● **Provided text**

::::::::

Data Cleaning with R and the Tidyverse: Detecting Missing Values

John Sullivan
Towards Data Science
13 min readMar 21, 2019

--

Data cleaning is one of the most important aspects of data science.

As a data scientist, you can expect to spend up to 80% of your time cleaning data.

In a previous post I walked through a number of data cleaning tasks using Python and the Pandas library.

That post got so much attention, I wanted to follow it up with an example in R.

In this post you’ll learn how to detect missing values using the tidyr and dplyr packages from the Tidyverse.

The Tidyverse is the best collection of R packages for data science, so you should become familiar with it.

Getting Started

A good way to start any data science project is to get a feel for the data.

This is just a quick look to see the variable names and expected variable types. Looking at the dimensions of the data is also useful.

Exploratory data analysis (EDA) is extremely important, so it deserves its own blog post. We won’t go over a full EDA in this article.

Before we get started, head on over to our github page to grab a copy of the data. Make sure to put a copy in the same working directory where your R code will be.

Here’s a quick look at our data:

This is a small customer churn dataset.

For purposes of learning, this dataset shows some great real-world examples of missing values.

To start, load the tidverse library and read in the csv file.

library(tidyverse)# set working directory
path_loc <- "C:/Users/Jonathan/Desktop/data cleaning with R post"
setwd(path_loc)
# reading in the data
df <- read_csv("telecom.csv")

Usually the data is read in to a dataframe, but the tidyverse actually uses tibbles.

These are similar to dataframes, but also slightly different. To learn more about tibbles, check out this chapter from R for Data Science.

I like to use the glimpse function to look at the variable names and types.

# taking a quick look
glimpse(df)
> glimpse(df)
Observations: 10
Variables: 5
$ customerID chr "7590-VHVEG", "5575-GNVDE", "3668-QPYBK", "7...
$ MonthlyCharges dbl 29.85, 56.95, NA, 42.30, 70.70, NaN, 89.10, ...
$ TotalCharges chr "109.9", "na", "108.15", "1840.75", NA, "820...
$ PaymentMethod chr "Electronic check", "Mailed check", "--", "B...
$ Churn chr "yes", "yes", "yes", "no", "no", "yes", "no"...

We can see that there’s 5 variables.

  • customerID
  • MonthlyCharges
  • TotalCharges
  • PaymentMethod
  • Churn

There’s also a description of the type for each variable:

  • customerID: chr which stands for character, another name for a string
  • MonthlyCharges: dbl which stands for double, which is a numeric type
  • TotalCharges: chr character
  • PaymentMethod: chrcharacter
  • Churn: chrcharacter

There’s 10 observations, which means there’s 10 rows of data.

Now that we’ve taken a quick look to become familiar with the data, let’s go over some basic data manipulation.

A Grammar of Data Manipulation: dplyr

Before we get started with missing values, let’s go over the dplyr library.

This is just a quick introduction, so be sure to check out the official dplyr documentation as well as Chapter 5 Data Transformation from R for Data Science.

::::::::

In the article on data cleaning, which function is used to look at the variable names and types? The lines after this point have no connection to the article on data cleaning above.

● **Information shown**
::::::::

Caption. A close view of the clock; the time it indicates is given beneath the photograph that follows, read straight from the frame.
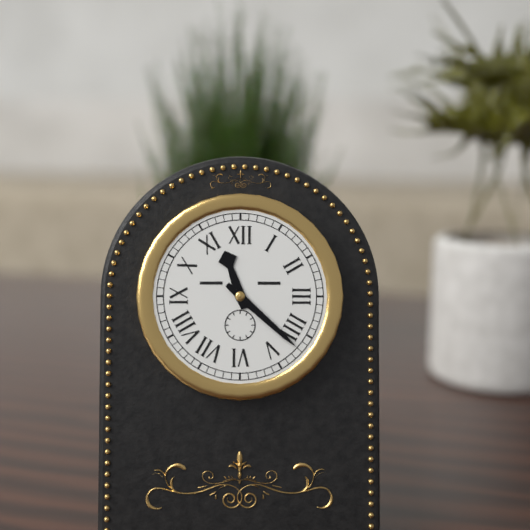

::::::::

● **Solution to this problem**
The glimpse function.